Although it doesn't specifically say the word transition in this Scripture passage above, I think it's safe to include transition in on this. And I will call myself out on this one - I struggle with transition. I struggle with change. I do not deal well with the process of transition and change. I'm good once it happens and settles, but the process is hard for me. It kills my flesh. This has definitely been a season of change and transition for me. New things, new responsibilities, lots of uncertainty, some fear creeping in....and my flesh would love to get stuck in a state of depression about it all because that is what I am bent toward. But thanks to God working through people in my life, I haven't managed to sit in any kind of negativity. But instead, I have chosen to look at this season of transition as a season of adventure. It didn't come easily. It took a sweet friend/mentor pulling me up and making me get all embarrassed by dancing in public with her at an AWA event to get me to the end of myself in this season - but my flesh got set aside....and I got to truly see how much fun transition could be. (Thank you, Candy Fothergill.)
Choosing joy births freedom in seasons of testing, trial, and transition.
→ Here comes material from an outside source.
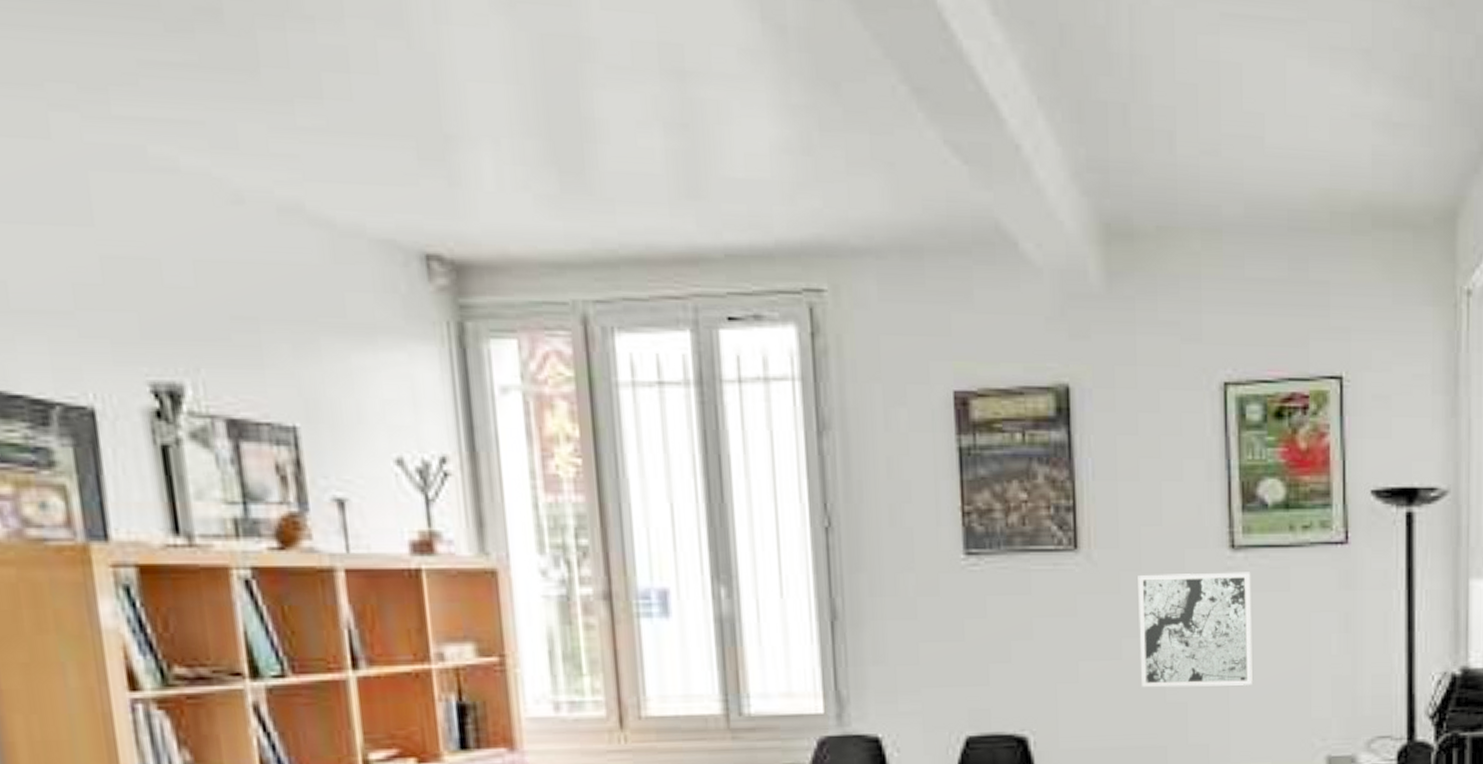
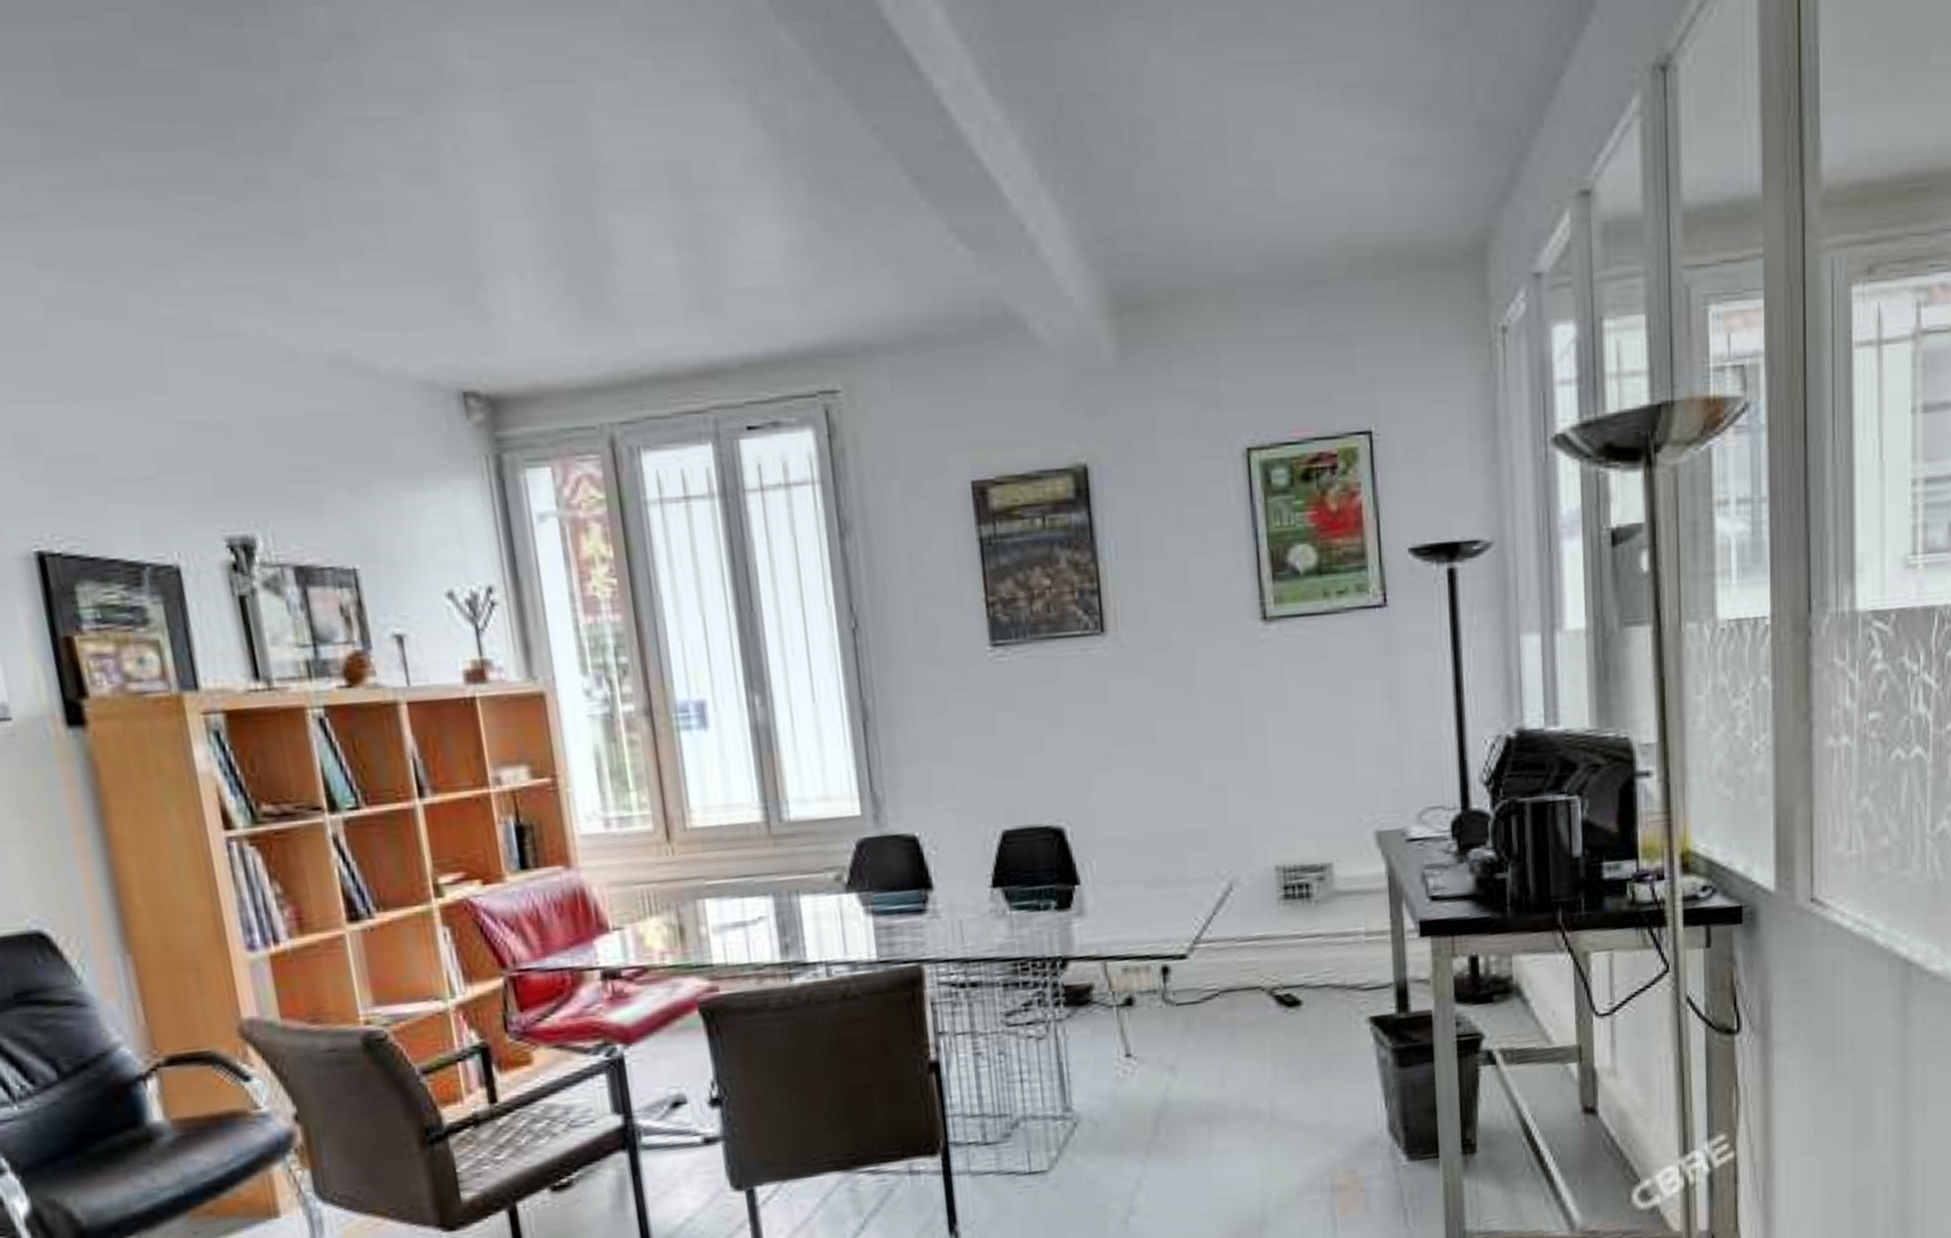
wall art: present [1138,572,1253,687] -> none [1168,643,1293,770]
I want freedom in all seasons of life - especially the tough ones. And it all comes down to a choice. In the original Greek, the word for joy is chara. It means cheerfulness, calm delight, gladness, to rejoice exceedingly, gladness of the heart. Because of the finished work of Jesus, joy is not dependent on our circumstances. It's that just beautiful? I want to learn how to better endure so I can live in greater joy and great freedom. I want that for all of us....because it's what the Father desires for all of us.
We can’t give up. We can’t lash out. We can’t get depressed. We can't become bitter. We can't get numb. We CAN, however, consider ALL things an invaluable opportunity to experience great joy. We learn to endure, and there we find true freedom.